Benzo half-life as divided into three broad categories:
1. Ultra-short-acting benzos – The half-life of ultra-short-acting benzo is approximately 5 hours.
2. Short-acting and intermediate-acting benzos – The half-life of one of these benzos ranges from 5-24 hours.
3. Long-acting benzos – Long-acting benzos have half-life values of at least 24 hours or longer.
Results from drug tests that identify benzo exposure vary greatly depending on the type of test used. For example, tests that measure blood content will only detect benzo exposure for up to 3 days. Urine tests can identify benzos in the system for as long as six weeks, and hair tests can recognize the presence of benzos for as long as three months.
What Are Benzos?
Benzos are prescription medications indicated to treat anxiety or insomnia. The amount of time that a benzo remains in the body is dependent on several factors including the type of benzo (i.e., Xanax or Ativan), dose amount, method of administration, and individual factors such as sex, height/weight, and overall health.
To measure how long benzos stay a person’s system, we look at conditions known as peak level and half-life. Peak level refers to the point in which the drug is at its highest in the bloodstream. Half-life refers to the length of time needed for the body to metabolize and rid itself of half the dose.
Benzos are powerful sedatives (central nervous system depressants) prescribed by doctors for the treatment of anxiety, panic, social phobias, insomnia, and sometimes seizures.
They can also be used in a clinical reduce to resolve withdrawal symptoms related to the cessation of substance abuse such as alcoholism.
Some of the most commonly prescribed benzos include but are not limited to the following:
- Temazepam (Restoril)
- Triazolam (Halcion)
- Midazolam (Versed)
- Alprazolam (Xanax)
- Chlordiazepoxide (Librium)
- Clorazepate (Tranxene)
- Diazepam (Valium)
- Lorazepam (Ativan)
- Clonazepam (Klonopin)
Some of the most common side effects associated with benzodiazepines are:
- Loss of orientation
- Sleep disturbances
- Memory impairment
Benzodiazepines and Addiction
Benzos have a high potential for addiction to their actions on the brain’s reward system. Use affects GABA receptors in the brain and spinal cord. GABA is a chemical in the body that decreases activity/excitability in the central nervous system and can cause feelings of relaxation and drowsiness.
The extended or excessive use of benzos can result in a deficit of GABA receptors, a state that decreases the brain’s response to the drug and can lead to more excitability. At this point, the person has developed tolerance, a product of the brain’s “repeated use=diminished response” mechanism. An increase in tolerance then forces the person to use more and more of the drug to achieve the desired effects.
Dependence is another key component of addiction that develops over time with long-term or excessive use. Dependence occurs when the brain becomes accustomed to the presence of the drug and cannot function normally when the person using quits or drastically cuts back. This condition can result in unpleasant effects, called withdrawal symptoms.

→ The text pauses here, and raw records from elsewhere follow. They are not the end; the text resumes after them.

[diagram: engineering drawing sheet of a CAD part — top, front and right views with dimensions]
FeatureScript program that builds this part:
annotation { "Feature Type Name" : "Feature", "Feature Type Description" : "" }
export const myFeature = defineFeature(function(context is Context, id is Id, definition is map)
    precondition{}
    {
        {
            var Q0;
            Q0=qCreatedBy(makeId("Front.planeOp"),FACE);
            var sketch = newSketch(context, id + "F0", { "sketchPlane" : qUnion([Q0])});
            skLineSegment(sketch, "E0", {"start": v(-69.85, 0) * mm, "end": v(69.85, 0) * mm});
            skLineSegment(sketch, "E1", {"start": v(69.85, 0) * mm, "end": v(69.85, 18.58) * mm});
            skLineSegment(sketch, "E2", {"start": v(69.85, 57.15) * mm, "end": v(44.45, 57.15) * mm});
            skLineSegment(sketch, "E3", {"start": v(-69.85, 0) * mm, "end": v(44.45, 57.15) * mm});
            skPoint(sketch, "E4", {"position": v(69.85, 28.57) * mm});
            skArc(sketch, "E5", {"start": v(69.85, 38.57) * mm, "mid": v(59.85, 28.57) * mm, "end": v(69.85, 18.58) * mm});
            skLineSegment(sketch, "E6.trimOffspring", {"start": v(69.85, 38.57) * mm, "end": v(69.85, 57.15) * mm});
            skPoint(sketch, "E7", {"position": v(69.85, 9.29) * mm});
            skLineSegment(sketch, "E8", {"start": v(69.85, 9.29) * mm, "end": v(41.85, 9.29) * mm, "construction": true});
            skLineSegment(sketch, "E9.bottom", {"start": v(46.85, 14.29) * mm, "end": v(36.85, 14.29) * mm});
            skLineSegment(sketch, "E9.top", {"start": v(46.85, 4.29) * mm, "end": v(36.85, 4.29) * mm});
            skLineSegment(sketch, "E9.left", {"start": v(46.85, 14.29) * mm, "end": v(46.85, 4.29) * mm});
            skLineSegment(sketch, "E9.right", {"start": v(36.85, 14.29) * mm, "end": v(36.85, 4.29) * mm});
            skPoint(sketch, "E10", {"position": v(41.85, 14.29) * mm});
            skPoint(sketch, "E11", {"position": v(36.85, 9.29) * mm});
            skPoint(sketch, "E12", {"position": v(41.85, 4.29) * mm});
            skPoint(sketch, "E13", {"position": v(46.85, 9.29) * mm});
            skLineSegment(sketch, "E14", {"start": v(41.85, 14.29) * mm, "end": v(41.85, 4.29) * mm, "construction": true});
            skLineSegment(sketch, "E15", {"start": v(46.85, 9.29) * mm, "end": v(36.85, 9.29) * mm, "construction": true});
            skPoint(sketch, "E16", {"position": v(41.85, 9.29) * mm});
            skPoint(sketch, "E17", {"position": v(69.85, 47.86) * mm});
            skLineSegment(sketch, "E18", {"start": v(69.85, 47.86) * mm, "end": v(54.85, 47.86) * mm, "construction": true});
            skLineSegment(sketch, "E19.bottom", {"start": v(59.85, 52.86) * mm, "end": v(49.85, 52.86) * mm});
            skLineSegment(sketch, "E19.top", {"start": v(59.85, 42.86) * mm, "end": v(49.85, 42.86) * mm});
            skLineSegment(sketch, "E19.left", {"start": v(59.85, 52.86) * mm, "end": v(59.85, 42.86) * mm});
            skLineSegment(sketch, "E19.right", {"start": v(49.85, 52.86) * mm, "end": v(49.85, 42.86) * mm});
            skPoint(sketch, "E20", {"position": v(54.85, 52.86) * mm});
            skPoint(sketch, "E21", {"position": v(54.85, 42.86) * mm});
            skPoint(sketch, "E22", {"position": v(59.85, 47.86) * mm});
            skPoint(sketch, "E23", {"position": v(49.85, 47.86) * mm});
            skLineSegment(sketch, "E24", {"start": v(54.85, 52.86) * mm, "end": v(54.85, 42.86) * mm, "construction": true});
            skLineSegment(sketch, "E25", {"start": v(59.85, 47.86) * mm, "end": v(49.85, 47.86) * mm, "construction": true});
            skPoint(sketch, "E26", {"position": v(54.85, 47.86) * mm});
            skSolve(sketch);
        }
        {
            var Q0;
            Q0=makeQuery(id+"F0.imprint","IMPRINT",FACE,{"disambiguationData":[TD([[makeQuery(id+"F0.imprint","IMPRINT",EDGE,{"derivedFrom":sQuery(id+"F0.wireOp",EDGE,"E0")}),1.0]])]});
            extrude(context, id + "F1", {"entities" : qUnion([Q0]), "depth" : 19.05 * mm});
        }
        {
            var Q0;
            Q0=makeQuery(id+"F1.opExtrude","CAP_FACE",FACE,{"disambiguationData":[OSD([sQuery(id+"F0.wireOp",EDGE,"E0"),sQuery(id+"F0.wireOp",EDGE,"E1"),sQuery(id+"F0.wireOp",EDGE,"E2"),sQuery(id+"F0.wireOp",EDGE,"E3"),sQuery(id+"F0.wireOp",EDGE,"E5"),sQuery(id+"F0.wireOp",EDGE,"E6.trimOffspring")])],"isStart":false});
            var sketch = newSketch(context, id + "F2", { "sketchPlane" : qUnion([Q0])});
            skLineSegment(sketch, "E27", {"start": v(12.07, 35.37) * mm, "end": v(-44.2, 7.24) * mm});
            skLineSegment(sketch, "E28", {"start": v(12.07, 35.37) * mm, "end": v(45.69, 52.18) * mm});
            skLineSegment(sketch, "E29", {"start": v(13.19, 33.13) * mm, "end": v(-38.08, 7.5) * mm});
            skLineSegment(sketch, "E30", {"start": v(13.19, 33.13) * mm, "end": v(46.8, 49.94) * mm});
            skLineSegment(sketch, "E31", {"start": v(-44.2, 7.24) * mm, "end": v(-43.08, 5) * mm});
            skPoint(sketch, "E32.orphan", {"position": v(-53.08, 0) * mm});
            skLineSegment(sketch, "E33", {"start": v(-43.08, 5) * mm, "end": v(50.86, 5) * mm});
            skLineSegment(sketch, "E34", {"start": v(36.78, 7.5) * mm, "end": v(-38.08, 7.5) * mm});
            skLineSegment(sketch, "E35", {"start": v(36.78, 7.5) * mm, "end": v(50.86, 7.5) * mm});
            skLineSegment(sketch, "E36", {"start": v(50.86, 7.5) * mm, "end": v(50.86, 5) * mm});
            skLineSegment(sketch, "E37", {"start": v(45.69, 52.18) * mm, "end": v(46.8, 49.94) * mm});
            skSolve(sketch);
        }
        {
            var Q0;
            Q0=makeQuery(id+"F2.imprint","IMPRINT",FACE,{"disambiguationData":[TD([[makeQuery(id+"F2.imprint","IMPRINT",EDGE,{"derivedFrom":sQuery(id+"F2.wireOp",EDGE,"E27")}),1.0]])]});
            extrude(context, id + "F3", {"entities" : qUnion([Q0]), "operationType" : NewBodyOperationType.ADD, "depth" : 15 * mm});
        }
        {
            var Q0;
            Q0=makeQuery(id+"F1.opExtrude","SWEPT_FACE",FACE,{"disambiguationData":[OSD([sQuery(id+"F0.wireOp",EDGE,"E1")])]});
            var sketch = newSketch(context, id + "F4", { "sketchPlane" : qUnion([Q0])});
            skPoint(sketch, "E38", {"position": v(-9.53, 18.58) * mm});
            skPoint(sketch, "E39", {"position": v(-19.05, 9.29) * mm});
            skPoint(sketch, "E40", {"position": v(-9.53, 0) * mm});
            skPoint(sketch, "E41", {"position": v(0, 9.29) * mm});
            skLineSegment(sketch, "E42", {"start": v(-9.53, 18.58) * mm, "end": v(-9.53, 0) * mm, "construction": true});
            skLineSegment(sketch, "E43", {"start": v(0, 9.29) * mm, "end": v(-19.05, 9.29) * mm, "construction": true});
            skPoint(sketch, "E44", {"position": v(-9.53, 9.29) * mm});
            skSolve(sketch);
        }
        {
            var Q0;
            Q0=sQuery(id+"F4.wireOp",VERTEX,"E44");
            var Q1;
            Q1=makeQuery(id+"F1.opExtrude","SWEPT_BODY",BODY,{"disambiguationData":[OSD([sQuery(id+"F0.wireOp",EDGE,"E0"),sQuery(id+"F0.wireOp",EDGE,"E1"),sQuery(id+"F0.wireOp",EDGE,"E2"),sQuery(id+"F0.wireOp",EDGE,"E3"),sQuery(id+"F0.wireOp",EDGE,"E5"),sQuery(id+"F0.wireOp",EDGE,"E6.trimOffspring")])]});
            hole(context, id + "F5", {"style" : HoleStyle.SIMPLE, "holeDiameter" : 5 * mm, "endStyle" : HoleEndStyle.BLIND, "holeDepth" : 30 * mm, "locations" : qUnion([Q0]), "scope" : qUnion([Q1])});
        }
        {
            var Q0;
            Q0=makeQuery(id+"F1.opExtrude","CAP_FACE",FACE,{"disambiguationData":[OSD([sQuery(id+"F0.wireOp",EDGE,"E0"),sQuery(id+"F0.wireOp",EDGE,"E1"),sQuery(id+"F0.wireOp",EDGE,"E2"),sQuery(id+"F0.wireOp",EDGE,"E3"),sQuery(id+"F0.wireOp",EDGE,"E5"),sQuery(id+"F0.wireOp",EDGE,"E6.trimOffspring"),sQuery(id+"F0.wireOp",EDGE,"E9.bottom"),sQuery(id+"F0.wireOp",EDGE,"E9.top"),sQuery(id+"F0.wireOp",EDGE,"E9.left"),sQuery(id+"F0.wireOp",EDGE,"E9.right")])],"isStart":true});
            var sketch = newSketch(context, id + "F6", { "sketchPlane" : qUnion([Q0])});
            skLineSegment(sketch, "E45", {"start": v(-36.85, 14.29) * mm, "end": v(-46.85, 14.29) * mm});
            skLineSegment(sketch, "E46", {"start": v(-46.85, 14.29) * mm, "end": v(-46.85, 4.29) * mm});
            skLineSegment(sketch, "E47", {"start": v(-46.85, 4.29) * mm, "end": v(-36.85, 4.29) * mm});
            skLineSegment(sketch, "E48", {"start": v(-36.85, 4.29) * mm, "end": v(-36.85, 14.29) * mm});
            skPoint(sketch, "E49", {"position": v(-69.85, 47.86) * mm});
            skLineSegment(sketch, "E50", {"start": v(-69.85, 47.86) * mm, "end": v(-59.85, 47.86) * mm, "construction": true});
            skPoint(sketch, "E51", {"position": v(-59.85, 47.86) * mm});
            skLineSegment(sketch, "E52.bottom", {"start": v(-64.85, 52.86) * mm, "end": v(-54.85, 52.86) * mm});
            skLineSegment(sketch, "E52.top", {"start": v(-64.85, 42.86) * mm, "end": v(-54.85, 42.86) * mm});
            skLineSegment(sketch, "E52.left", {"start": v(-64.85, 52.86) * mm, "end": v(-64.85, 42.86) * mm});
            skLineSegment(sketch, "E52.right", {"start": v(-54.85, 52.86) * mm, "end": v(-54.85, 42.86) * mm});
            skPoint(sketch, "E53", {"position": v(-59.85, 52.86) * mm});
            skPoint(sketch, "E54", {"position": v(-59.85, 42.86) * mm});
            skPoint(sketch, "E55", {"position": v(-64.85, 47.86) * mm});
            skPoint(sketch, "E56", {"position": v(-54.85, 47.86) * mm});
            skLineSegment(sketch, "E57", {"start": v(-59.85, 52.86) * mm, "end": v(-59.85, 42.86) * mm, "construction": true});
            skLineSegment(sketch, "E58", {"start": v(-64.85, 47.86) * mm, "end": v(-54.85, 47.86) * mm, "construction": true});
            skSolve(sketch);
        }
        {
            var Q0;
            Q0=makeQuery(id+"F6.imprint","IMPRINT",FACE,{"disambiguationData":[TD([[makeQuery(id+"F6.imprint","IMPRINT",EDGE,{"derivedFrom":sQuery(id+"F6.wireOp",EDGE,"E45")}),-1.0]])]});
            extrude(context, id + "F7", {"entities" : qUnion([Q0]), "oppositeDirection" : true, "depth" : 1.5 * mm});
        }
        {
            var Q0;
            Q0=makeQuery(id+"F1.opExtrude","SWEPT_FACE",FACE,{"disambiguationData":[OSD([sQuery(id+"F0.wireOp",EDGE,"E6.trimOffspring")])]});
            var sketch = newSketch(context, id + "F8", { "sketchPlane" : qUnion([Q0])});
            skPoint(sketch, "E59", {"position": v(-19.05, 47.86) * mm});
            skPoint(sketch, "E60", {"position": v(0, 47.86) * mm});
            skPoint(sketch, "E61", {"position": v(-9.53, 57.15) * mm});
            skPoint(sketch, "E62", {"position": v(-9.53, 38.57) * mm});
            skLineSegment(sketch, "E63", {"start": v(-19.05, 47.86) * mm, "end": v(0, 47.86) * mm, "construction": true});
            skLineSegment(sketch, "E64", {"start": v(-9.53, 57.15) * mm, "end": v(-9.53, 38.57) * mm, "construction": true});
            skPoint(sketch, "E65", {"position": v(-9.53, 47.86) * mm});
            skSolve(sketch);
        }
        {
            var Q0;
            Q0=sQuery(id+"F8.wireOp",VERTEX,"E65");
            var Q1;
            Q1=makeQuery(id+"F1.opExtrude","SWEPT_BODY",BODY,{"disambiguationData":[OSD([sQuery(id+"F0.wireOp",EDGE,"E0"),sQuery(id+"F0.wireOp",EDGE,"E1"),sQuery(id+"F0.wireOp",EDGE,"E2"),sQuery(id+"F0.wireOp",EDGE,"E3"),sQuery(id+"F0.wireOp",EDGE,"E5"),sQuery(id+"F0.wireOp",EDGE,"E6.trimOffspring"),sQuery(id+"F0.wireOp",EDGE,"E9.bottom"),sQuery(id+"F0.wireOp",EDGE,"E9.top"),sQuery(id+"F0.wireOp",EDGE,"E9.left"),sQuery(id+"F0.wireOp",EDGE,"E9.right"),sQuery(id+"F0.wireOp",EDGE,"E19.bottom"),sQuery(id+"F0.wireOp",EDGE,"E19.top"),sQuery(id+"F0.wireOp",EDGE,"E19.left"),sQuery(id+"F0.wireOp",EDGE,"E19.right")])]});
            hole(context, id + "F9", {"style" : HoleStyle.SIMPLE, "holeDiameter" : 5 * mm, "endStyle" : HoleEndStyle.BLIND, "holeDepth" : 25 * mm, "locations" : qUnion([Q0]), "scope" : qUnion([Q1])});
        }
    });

Withdrawal symptoms related to benzo use include the following:
- Difficulty breathing
- Blurry vision
- Impaired judgment
- Panic attacks
- Body shakes and sweating
- Hallucinations or delusions
- Trouble breathing
- Respiratory arrest
- Bluish fingernails and lips
- Confusion and disorientation
- Extreme dizziness
- Blurred or double vision
- Weakness and tremors
- Uncoordinated movements
- Altered mental status
Treatment for Benzo Addiction
Benzo addiction is a serious condition that results in many adverse life consequences beyond health problems. These include legal and financial issues, interpersonal conflict, and the neglect of important or once-enjoyable activities. Treatment for benzo addiction begins with medical detox, a process in which the patient is supervised around-the-clock for complications while the body rids itself of toxins.
Following this process, patients are encouraged to enroll at our center. We offer both partial hospitalization and intensive outpatient treatment (IOP), which can be beneficial for those who need more flexibility to attend to important personal responsibilities such as work and family.
Also, inpatients often transfer to IOP to continue recovery and take advantage of support while in the transition back to the outside world. Outpatients can choose to live in a private residence or in an approved sober living home and receive transportation to and from the center if needed.
Because recovery is a lifelong process, we offer aftercare planning to help people find support and services (i.e., support groups and counseling) after discharge from treatment at our center. In addition, we encourage engagement in our alumni activities which also foster long-term support.